Cognitive computing today
The accumulating evidence around market adoption suggests that the past year has seen a flowering in experimentation, in new products and in new services. Since 2014, for example, the exhibits floor for IBM’s World of Watson went from tens to probably hundreds of exhibitors. Analytics companies like SAS are beginning to position themselves for the cognitive computing space, launching platforms that both appeal to their customer bases and provide competition to early-adopter IBM.
We are also beginning the important move from hype to reality. What we heard was that:
- 99 percent of AI today is human effort. Selecting training sets, building models, training systems, selecting and curating data are mostly human endeavors.

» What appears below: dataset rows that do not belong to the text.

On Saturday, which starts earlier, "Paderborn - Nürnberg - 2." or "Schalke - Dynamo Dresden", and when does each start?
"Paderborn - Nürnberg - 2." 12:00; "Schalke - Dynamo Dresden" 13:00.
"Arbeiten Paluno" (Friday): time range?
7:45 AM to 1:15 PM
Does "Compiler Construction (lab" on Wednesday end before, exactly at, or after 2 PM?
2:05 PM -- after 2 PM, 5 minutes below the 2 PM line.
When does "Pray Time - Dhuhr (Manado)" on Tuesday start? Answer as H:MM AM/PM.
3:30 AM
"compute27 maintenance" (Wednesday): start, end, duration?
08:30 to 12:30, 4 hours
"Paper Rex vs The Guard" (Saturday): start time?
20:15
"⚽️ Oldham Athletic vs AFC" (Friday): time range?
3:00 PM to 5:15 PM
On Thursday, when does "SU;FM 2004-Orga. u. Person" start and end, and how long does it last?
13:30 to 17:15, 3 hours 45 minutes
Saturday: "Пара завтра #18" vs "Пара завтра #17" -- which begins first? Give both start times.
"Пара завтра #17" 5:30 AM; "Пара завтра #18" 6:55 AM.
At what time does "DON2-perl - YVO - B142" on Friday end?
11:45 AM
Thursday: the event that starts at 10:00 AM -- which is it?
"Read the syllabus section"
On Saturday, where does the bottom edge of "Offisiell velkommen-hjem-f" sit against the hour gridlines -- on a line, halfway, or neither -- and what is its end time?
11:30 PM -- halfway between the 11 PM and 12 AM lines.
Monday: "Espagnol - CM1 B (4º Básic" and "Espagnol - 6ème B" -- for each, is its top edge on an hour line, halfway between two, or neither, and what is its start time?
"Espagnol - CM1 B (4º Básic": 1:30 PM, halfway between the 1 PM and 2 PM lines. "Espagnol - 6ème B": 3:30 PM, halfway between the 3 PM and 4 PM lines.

- Custom development is the norm. Each use is particular to the users, the data, the language, the outputs and inputs. In this, nothing has changed. We have known for decades that knowing who will use an application, for what purpose, on what device and with what data is a requirement for successful software design. When you add to this the need to understand language in all its complexity, it’s no wonder that custom deployments are the rule. Nevertheless, we do see that the time to deploy has diminished considerably—from years to months and even weeks.
- Bias is an issue. From what we hear, there is no such thing as an unbiased algorithm, model, ontology or training set. Once you create structure or select information you have made choices in what to consider and what to ignore. That is not necessarily a bad thing. But acknowledging inherent bias in a system and warning the users about it are essential.
- No technology is magic. Combine multiple technologies for best results—rules, simple phrases, heuristics, machine learning, models, analytics. The tricky part is understanding which technologies are appropriate for each use. We have known for a long time, for instance, that some categorizers are more adept at narrow domains and others require clear differentiators among the clusters.
- Moving from the digital to the physical world may entail higher physical risk for humans (self-driving cars vs. video games). We are not well prepared to gauge whether saving thousands of lives is an acceptable trade-off if that means that there will inevitably be deaths due to new self-driving technology. And how does a car choose whom to save? These are ethical issues, not technology questions, that need to be answered.
Finally, the headline takeaway is that augmented applications, NOT autonomous AI, are the main development thrust. This finding reflects the current state of the longstanding faceoff in the artificial intelligence community between AI (artificial intelligence) and IA (intelligence augmentation). Despite the media hype, the applications and products we have seen are developed with a human component and are aimed at supporting or augmenting human efforts. HAL is still not a threat, except in the movies.